Fakku additionally distributes a few books published by Denpa Books, J-Novel Club, 2D Market, and Full Moon:

| Title | Author | Publish Date | Ref. |
|---|---|---|---|
| Melting Lover | Bukuro Yamada | June 30, 2019 |  |
| Can an Otaku Like Me Really Be an Idol!? | Wacoco Waco | July 11, 2019 |  |
| When Budding Lilies Blossom | syou | February 6, 2020 |  |
| Canis: Dear Mr. Rain | ZAKK | August 11, 2020 |  |
| Wild, Wild Wildlife | Hyougo Kijima | January 5, 2021 |  |

==== Games ====

| Title | Developer | Release Date | Ref. |
|---|---|---|---|
| Honey Select Unlimited | Illusion | March 29, 2018 |  |
| Honey Select Unlimited Extend + Studio Neo | Illusion | December 10, 2018 |  |
| My Little Sister Can't Possibly Have a Hemorrhoid?! | Lyricbox | May 5, 2019 |  |
| LOVE^{3} | Neko Works/Neko Work H | September 25, 2019 |  |
| True Love '95 | Software House Parsley | December 20, 2019 |  |
| Oral Lessons with Chii-chan | Orcsoft | March 12, 2020 |  |
| Abaddon: Princess of the Decay | Sakuraprin | October 31, 2020 |  |
| Perverse Incentives | Futsugo Shugi | March 24, 2021 |  |
| Zero Chastity: A Sultry Summer Holiday | Orcsoft | November 16, 2021 |  |
| Iku Iku Succubus | Orcsoft | July 19, 2022 |  |
| St. Yariman's Little Black Book ~Complete~ | Orcsoft | November 1, 2022 |  |
| The Kinky Kitsune and The Tantalizing Tanuki | Orcsoft | April 14, 2023 |  |
| Forbidden Ward: Raunchy Recovery Plan | Orcsoft | September 27, 2024 |  |
| CrossinG KnighTMarE: A Hymn to the Defiled Holy Maidens | Ki-SofTWarE | April 12, 2024 |  |
| St. Yariman's Former Sluts ~Mega MILF Edition~ | Orcsoft | December 13, 2024 |  |

Eroge from other publishers (Denpasoft, Jast USA, MediBang, etc.) are distributed as well. On 2026, FAKKU has acquired the rights to publish Japanese Game Publisher Fairytale and their entire catalogue.

=== Kuma ===
On July 1, 2019, Fakku officially launched their imprint Kuma, focusing on LGBTQ+ titles.

=== Anime ===
In 2011, Kitty Media entered a licensing partnership with Fakku to stream select titles, starting with Immoral Sisters.
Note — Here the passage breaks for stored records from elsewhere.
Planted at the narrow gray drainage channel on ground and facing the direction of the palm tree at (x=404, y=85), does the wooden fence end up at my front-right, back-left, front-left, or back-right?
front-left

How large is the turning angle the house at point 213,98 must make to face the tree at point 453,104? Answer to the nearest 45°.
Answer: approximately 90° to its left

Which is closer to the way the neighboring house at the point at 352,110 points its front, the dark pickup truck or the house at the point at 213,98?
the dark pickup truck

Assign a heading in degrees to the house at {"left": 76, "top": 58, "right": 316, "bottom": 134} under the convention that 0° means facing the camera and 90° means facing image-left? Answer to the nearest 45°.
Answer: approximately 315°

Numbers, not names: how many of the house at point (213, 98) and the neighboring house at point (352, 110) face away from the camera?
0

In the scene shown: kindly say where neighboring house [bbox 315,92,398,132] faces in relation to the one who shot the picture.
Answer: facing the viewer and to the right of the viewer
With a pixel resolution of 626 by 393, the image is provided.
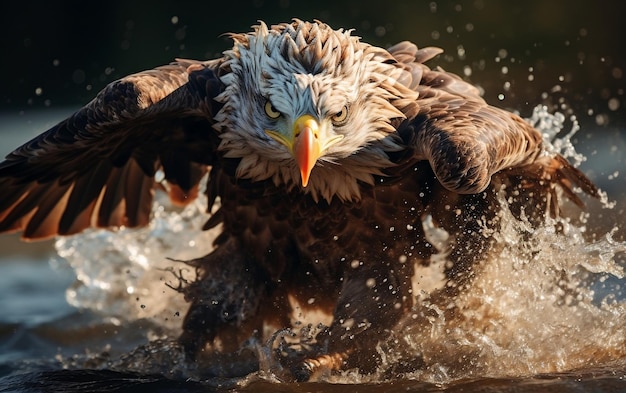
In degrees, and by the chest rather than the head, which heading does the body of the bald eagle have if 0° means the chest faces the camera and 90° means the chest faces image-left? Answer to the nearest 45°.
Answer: approximately 0°

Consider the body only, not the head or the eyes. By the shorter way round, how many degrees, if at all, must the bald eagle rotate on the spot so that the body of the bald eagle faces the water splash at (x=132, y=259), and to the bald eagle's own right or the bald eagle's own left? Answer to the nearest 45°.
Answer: approximately 135° to the bald eagle's own right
In 2017, Kitty Media was acquired by Fakku for digital distribution while physical distribution will still be maintained by Media Blasters. However, in late 2020, CEO of Fakku Jacob Grady commented in the Fakku official forums that they had indefinitely deprioritized video streaming of Kitty Media adult anime because of distribution and copyright issues, causing some titles to be removed from the site. As of January 2023, the streaming section of the site is disabled and there has been no communication regarding the future of streaming or titles that were previously licensed.

=== Other ===
==== Doujinshi ====
Fakku first released doujinshi at Anime Expo 2015 with an exclusive compilation, Bosshi's XXX MiX. Since then, they have regularly put out more self-published content (both Western and Japanese) and also started distributing works localised by other established publishers such as 2D Market.

==== Merchandising ====
Fakku also sells merchandise through their own store, such as T-shirts, skateboards, plushies, figures, etc. Some items are imported from the Japanese market while others are done specifically in collaboration with renowned artists for their own customers.

==== Music ====
In 2017, Fakku and independent label Zoom Lens teamed up to create a compilation in the form of a 36-page artbook along a vinyl or a CD. "The project focuses on the philosophical narrative of the soul searching for new experiences without judgment, conceptualized by illustrators creating an original piece narrating each song in the album." The cover illustration was drawn by Shintaro Kago.